═════ TEXT FOR ANALYSIS ═════
Insider’s Guide to Lord Howe Island

What to wear, places to go and unmissable experiences on Lord Howe Island, Australia.

When I’m invited away on a travel assignment to photograph a destination the pace is go, go, go.

The fast speed is not exactly ‘normal holiday mode’, though what it gives me is an exclusive insider’s view of the ‘behind the scenes’ of a destination.

The best light at certain times, secret locations and insider tips.

 Which is pretty exciting, like a fast track way to discovering the unmissable experiences of a place – and that’s what I want to share with you, so you can hit the ground running and not miss a thing.

I headed over to Lord Howe Island with my husband Timothy O last month to shoot this story.

Here is my ‘Insiders Guide’ to Lord Howe Island.

Let’s go!

 

Above left: packing my linen Signature Smocks in black and white and white palazzo pants, coming soon  / Above right: my suitcase and camera bag ready for Lord Howe

What to Wear on the Island

For Lord Howe Island I packed easy and uncomplicated pieces.  It’s a physical island, you will be walking, cycling and swimming, so pack accordingly.

The mood of the island is relaxed and low-fi, so think thongs or sandals and running shoes.

Whenever I go somewhere tropical I always wear white shirts. Here’s a little secret for you-

Tip: the light reflects off your white shirt and back up into your face, giving you a glow and filling your ‘laughter lines’. Trust me, it works.

So, my key travel pieces for this trip were all white linen – my smock and some new palazzo pants which I’m testing out (and loving), my rust silk scarf and my trusty flat tan sandals, for all that running around.

And don’t forget to pack your hat and sunscreen.

Above left: view from the window seat coming into Lord Howe  / Above right: the QANTAS Link plane for regional flights at the Lord Howe airport

Getting There

You don’t need your passport, it’s in New South Wales!

Lord Howe Island is a crescent-shaped volcanic remnant in the Tasman Sea, which sits between Australia and New Zealand. It’s 600 km directly east from Port Macquarie in New South Wales.

Getting there is easy as, via a 2 hour flight from either Sydney, Port Macquarie or Brisbane.

For plane travel I always wear my Signature palazzo pants, because they are lightweight and comfortable (thank you elastic waist).

Tip: Be sure to get a window seat to take in the vast blues below as you fly over the ocean.

 

Above: looking through to the twin peaks of Mount Lidgbird and Mount Gower and Salmon Beach

The Low-Down, Lord Howe Island

Lord Howe Island is a tiny island, and offers the luxury of pure escapism  – you can totally disconnect and immerse yourself in the natural experience, as there is no internet coverage to distract you. Love that!

The population on Lord Howe is tiny too, 382 people call Lord Howe home and they also cap the number of tourists to only 400 at any one time to preserve the Island’s precious natural environment.

The World Heritage Listed island is enclosed by a southern coral reef … and a shallow coral reef in the middle of the Pacific Ocean means one thing – waves. Lord Howe picks up powerful groundswell from the Southern and Pacific oceans throughout the year.

It’s a naturalists paradise where you enjoy the simple pleasures of life. The luxury is disconnecting and being close to nature – think barefoot and sea breezes, not high heels and air con.
═════ DATA SHOWN ═════
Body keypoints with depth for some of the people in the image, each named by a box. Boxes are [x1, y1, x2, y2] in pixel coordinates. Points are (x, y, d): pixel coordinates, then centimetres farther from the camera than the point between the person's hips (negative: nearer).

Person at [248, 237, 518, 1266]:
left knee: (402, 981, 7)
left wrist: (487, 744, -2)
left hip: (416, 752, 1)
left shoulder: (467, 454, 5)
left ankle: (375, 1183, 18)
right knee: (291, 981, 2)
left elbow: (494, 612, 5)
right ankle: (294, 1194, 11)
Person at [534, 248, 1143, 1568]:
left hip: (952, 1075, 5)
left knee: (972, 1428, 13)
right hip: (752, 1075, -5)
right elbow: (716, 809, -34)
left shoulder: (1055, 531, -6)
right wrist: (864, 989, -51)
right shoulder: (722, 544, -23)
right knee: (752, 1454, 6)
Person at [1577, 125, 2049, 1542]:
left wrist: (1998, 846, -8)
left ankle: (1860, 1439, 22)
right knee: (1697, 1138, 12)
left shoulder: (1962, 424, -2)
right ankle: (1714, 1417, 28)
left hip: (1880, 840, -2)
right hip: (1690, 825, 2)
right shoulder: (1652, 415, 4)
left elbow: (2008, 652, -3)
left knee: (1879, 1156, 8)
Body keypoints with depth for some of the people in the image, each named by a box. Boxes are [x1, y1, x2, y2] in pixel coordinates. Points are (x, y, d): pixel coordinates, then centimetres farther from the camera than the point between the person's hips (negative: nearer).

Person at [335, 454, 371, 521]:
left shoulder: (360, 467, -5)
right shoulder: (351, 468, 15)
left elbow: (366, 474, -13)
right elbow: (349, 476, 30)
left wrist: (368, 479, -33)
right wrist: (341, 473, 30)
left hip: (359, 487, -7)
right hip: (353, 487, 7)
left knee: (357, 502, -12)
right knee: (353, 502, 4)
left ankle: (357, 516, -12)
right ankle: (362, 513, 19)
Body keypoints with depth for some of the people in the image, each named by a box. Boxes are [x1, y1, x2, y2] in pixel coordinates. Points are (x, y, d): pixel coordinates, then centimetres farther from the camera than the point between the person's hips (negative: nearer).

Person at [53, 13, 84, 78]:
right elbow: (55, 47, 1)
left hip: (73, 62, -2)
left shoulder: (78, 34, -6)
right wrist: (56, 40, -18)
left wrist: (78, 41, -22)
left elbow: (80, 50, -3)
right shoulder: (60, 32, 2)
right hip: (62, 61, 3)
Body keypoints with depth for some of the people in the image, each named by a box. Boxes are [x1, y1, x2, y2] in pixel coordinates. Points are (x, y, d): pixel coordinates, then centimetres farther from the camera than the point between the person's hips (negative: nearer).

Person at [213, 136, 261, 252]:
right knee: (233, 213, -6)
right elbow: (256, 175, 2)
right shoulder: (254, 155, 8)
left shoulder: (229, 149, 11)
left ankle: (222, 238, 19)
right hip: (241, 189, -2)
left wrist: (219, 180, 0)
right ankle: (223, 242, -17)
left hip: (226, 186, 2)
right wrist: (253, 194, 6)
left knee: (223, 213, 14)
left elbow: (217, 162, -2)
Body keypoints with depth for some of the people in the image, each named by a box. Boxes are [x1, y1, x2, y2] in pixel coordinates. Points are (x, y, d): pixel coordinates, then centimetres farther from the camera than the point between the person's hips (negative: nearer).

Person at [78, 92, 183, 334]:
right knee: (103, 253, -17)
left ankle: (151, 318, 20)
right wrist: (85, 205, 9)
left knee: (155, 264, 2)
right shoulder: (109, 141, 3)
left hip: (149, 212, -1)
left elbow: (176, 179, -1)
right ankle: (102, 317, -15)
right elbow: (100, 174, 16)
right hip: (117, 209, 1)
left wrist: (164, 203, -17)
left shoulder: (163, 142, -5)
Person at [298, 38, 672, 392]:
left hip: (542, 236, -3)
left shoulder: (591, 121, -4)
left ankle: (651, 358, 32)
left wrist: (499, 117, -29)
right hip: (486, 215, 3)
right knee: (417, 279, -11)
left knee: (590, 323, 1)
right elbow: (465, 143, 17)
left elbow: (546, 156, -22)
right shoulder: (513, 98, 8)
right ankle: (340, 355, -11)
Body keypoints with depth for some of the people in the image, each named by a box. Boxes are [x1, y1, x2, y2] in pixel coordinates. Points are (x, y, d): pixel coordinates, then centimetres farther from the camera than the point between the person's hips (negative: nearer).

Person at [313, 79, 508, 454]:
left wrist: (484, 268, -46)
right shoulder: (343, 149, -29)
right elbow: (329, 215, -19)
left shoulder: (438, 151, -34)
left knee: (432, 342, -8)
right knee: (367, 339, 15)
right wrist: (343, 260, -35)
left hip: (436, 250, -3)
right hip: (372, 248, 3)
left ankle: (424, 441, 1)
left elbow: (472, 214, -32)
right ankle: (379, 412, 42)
═════
### ASSIGNMENT 1
According to the Lord Howe Island guide, how many people live on the island?
### ASSIGNMENT 2
Repeat the Lord Howe Island guide from "The fast speed" to "miss a thing.".
### ASSIGNMENT 3
Pick up the Lord Howe Island guide after its last sentence and continue writing it.
The records come from a source other than the Lord Howe Island guide.

### TASK ANSWER 1
382 people call Lord Howe home.

### TASK ANSWER 2
The fast speed is not exactly ‘normal holiday mode’, though what it gives me is an exclusive insider’s view of the ‘behind the scenes’ of a destination.

The best light at certain times, secret locations and insider tips.

 Which is pretty exciting, like a fast track way to discovering the unmissable experiences of a place – and that’s what I want to share with you, so you can hit the ground running and not miss a thing.

### TASK ANSWER 3
The island is also very family friendly and there is something for everyone. My experience was a ‘luxury low impact’ adventure. You can scale mountains or relax by the water.

Above: Capella Lodge, Lord Howe Island, nestled in the frangipanis and palm trees

Where to Stay

I stayed at Capella Lodge. It is Lord Howe’s luxury boutique accommodation on the west coast of the island.

It’s the only accommodation on the island which faces both the ocean and the mountains. The vista takes in the sheltered aqua coral reef lagoon and the twin peaks of Mount Lidgbird and Mount Gower.

There are only nine luxury suites, so it feels very intimate and private while you are there.

Above left: the entrance to Capella Lodge / Above right: an exterior view of the two story Lidgbird Pavilion

Above left: me, shooting from the infinity pool at Capella Lodge  on the Gower Terrace / Above right: a detail of the fragrant frangipanis which are dotted around the island

Above left: fish scale wall tiles of the bar, all of the materials reflect the colour palette of the island landscape at Capella Lodge  / Above right: the newly renovated bar at Capella Lodge, Lord Howe Island

Above left: gentle tones of the linen sofas at Capella Lodge, reflecting the colours of the landscape  / Above right: a view into the lounge and dining area at Capella Lodge, Lord Howe Island

Above left: the plunge pool of the Lidgbird Pavilion  / Above right: outdoor shower and bath of the Lidgbird Pavilion.

Above left: a map of Lord Howe Island and some of my travel essentials / Above right: my bag in the Lidgbird Pavilion

First Things

I arrived just after lunch and threw my bags in my pavilion at Capella Lodge, then headed into the landscape.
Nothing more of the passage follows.